#### TRY IT:
Format the material below as a Markdown table with the columns "Row" and "Text line", starting at the first line of the material and stopping after the line that contains "in verschiedenen Höhen". Omit blank lines.

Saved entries
------------------------------------

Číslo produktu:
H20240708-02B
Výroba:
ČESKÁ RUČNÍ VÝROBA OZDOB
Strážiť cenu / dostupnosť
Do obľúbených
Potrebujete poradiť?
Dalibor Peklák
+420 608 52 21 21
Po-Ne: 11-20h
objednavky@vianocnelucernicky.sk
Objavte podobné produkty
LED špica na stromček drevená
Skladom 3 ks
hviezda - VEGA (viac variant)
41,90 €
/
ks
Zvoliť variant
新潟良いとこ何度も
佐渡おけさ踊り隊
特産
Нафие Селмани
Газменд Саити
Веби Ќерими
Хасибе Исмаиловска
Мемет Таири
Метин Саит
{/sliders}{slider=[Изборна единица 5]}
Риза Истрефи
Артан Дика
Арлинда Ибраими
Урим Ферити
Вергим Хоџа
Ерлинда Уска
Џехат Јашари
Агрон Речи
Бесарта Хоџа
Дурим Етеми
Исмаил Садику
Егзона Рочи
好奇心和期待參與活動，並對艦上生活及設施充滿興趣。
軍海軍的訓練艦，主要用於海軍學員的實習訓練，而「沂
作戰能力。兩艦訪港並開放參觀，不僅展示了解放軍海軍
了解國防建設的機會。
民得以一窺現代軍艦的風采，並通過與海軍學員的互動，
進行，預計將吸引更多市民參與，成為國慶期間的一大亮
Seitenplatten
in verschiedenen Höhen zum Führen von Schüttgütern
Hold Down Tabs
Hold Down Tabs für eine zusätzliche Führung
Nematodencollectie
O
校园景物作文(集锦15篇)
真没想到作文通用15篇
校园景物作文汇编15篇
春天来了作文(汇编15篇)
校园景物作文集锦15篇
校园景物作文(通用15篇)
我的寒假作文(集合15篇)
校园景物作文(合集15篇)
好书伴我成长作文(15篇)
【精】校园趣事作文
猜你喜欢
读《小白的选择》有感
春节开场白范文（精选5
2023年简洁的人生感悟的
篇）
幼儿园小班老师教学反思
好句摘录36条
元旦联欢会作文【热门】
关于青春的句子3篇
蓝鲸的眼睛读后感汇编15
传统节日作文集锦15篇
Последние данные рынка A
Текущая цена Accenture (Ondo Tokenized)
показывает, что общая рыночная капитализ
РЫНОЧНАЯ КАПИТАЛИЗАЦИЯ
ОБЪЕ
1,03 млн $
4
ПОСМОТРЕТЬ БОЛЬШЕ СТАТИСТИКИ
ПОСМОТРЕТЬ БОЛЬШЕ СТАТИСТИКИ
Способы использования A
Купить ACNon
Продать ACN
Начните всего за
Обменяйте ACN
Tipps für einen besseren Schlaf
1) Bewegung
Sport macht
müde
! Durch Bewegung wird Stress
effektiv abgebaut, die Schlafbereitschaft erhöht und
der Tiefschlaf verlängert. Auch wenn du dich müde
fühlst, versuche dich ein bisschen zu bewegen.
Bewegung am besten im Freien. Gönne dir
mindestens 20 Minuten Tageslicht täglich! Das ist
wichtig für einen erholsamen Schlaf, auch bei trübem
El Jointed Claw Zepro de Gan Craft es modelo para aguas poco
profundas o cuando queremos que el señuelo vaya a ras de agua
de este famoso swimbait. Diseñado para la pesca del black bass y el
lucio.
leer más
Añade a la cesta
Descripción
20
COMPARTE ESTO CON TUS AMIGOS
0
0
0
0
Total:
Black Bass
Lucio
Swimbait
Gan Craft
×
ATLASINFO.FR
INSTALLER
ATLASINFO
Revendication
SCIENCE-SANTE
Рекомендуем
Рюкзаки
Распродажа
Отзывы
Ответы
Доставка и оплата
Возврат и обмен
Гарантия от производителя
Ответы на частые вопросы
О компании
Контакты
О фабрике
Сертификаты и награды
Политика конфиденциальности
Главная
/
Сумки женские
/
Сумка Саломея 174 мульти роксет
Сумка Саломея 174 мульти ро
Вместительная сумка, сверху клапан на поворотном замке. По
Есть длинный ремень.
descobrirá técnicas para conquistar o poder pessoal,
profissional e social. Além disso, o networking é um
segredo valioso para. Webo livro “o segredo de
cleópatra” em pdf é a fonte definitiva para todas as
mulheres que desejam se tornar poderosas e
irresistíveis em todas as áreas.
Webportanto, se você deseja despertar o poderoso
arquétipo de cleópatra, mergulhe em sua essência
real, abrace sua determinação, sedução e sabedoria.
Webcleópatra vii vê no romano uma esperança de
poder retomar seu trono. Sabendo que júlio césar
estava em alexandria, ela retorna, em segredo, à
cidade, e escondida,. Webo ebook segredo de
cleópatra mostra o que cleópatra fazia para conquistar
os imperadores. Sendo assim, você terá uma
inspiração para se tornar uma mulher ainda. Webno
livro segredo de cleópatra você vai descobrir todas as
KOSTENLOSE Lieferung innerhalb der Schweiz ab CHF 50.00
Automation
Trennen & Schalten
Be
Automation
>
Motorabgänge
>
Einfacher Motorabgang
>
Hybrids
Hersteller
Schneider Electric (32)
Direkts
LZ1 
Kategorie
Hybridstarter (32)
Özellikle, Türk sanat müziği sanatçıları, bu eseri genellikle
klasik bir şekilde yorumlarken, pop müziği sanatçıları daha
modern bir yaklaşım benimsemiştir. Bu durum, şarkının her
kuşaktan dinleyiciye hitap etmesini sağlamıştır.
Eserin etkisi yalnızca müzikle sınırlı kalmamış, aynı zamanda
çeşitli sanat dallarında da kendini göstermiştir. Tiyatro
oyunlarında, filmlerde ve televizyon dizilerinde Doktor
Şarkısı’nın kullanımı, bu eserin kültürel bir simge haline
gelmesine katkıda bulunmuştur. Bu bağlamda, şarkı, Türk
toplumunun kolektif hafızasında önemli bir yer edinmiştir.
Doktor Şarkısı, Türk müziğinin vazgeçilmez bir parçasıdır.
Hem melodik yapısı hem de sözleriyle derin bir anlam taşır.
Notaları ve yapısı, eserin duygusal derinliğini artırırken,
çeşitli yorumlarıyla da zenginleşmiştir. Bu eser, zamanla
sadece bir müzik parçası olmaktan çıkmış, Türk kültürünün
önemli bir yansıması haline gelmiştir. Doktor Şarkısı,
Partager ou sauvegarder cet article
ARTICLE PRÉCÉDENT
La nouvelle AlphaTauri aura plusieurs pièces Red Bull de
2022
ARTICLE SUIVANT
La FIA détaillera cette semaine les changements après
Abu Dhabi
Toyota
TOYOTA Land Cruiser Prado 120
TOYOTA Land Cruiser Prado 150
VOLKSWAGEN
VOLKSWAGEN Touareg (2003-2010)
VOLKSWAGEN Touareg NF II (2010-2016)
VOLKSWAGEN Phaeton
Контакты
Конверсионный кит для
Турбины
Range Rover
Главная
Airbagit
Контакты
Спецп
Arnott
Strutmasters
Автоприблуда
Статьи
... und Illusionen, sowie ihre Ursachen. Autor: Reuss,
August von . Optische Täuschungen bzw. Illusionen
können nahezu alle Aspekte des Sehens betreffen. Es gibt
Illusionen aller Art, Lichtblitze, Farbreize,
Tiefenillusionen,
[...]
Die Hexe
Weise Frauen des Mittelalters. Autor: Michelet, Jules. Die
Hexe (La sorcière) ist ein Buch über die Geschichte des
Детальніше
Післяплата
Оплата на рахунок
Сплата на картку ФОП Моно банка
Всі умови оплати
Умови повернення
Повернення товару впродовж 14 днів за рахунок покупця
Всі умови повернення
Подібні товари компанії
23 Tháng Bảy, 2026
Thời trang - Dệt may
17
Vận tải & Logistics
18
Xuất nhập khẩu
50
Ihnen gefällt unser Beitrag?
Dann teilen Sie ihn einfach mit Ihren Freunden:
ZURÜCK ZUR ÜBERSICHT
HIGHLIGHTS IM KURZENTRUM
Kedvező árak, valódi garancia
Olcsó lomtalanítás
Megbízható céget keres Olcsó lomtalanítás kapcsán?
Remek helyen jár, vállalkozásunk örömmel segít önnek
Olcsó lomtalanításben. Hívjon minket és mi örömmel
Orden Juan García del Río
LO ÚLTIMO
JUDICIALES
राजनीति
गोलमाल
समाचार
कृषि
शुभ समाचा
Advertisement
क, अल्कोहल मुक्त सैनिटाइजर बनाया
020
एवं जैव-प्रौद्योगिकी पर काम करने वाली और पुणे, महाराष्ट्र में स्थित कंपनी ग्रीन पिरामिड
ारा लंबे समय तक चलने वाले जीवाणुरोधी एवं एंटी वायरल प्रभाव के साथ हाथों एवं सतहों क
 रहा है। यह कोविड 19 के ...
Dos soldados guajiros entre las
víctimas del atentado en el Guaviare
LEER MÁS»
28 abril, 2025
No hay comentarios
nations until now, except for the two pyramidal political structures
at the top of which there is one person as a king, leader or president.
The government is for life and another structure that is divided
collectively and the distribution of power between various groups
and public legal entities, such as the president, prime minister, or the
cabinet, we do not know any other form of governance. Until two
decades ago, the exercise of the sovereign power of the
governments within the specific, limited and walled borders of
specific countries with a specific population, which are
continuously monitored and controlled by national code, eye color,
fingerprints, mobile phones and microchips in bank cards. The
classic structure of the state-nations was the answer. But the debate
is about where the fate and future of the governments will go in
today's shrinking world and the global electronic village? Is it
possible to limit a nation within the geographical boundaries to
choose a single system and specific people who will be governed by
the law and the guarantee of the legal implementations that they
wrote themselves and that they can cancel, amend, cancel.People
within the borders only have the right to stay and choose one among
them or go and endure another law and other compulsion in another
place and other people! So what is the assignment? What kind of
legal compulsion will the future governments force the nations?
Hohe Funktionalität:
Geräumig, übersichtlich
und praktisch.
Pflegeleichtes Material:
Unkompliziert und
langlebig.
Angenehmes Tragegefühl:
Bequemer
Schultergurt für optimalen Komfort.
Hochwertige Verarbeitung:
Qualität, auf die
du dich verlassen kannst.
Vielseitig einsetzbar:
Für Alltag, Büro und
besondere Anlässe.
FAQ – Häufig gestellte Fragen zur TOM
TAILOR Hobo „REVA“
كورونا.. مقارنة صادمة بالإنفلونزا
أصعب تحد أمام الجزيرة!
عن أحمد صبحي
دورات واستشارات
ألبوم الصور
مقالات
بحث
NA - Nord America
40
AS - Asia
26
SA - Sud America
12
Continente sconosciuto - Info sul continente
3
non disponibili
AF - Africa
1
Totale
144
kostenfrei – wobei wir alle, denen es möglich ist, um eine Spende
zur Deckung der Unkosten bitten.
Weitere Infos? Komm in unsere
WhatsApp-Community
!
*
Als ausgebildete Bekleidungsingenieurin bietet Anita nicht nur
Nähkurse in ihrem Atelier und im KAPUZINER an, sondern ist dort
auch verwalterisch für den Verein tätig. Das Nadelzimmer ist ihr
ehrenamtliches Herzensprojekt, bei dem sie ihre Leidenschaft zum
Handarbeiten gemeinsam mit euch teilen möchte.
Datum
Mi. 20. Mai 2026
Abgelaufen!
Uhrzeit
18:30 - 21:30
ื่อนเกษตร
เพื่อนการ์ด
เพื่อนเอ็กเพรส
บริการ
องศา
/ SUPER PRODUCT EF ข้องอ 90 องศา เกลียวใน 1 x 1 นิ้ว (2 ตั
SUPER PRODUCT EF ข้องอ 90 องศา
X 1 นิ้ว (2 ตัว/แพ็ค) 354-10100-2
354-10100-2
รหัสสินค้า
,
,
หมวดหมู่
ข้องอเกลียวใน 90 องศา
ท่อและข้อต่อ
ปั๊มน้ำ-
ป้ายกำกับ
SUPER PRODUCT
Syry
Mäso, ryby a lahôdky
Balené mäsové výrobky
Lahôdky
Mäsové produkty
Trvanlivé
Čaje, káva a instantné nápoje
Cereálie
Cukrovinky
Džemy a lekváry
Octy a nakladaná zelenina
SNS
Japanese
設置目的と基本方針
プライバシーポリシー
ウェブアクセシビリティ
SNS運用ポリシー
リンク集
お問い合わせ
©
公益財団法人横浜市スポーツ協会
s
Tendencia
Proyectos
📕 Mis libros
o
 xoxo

------------------------------------

#### ANSWER SPACE:
| Row | Text line |
|---|---|
| 1 | Číslo produktu: |
| 2 | H20240708-02B |
| 3 | Výroba: |
| 4 | ČESKÁ RUČNÍ VÝROBA OZDOB |
| 5 | Strážiť cenu / dostupnosť |
| 6 | Do obľúbených |
| 7 | Potrebujete poradiť? |
| 8 | Dalibor Peklák |
| 9 | +420 608 52 21 21 |
| 10 | Po-Ne: 11-20h |
| 11 | objednavky@vianocnelucernicky.sk |
| 12 | Objavte podobné produkty |
| 13 | LED špica na stromček drevená |
| 14 | Skladom 3 ks |
| 15 | hviezda - VEGA (viac variant) |
| 16 | 41,90 € |
| 17 | / |
| 18 | ks |
| 19 | Zvoliť variant |
| 20 | 新潟良いとこ何度も |
| 21 | 佐渡おけさ踊り隊 |
| 22 | 特産 |
| 23 | Нафие Селмани |
| 24 | Газменд Саити |
| 25 | Веби Ќерими |
| 26 | Хасибе Исмаиловска |
| 27 | Мемет Таири |
| 28 | Метин Саит |
| 29 | {/sliders}{slider=[Изборна единица 5]} |
| 30 | Риза Истрефи |
| 31 | Артан Дика |
| 32 | Арлинда Ибраими |
| 33 | Урим Ферити |
| 34 | Вергим Хоџа |
| 35 | Ерлинда Уска |
| 36 | Џехат Јашари |
| 37 | Агрон Речи |
| 38 | Бесарта Хоџа |
| 39 | Дурим Етеми |
| 40 | Исмаил Садику |
| 41 | Егзона Рочи |
| 42 | 好奇心和期待參與活動，並對艦上生活及設施充滿興趣。 |
| 43 | 軍海軍的訓練艦，主要用於海軍學員的實習訓練，而「沂 |
| 44 | 作戰能力。兩艦訪港並開放參觀，不僅展示了解放軍海軍 |
| 45 | 了解國防建設的機會。 |
| 46 | 民得以一窺現代軍艦的風采，並通過與海軍學員的互動， |
| 47 | 進行，預計將吸引更多市民參與，成為國慶期間的一大亮 |
| 48 | Seitenplatten |
| 49 | in verschiedenen Höhen zum Führen von Schüttgütern |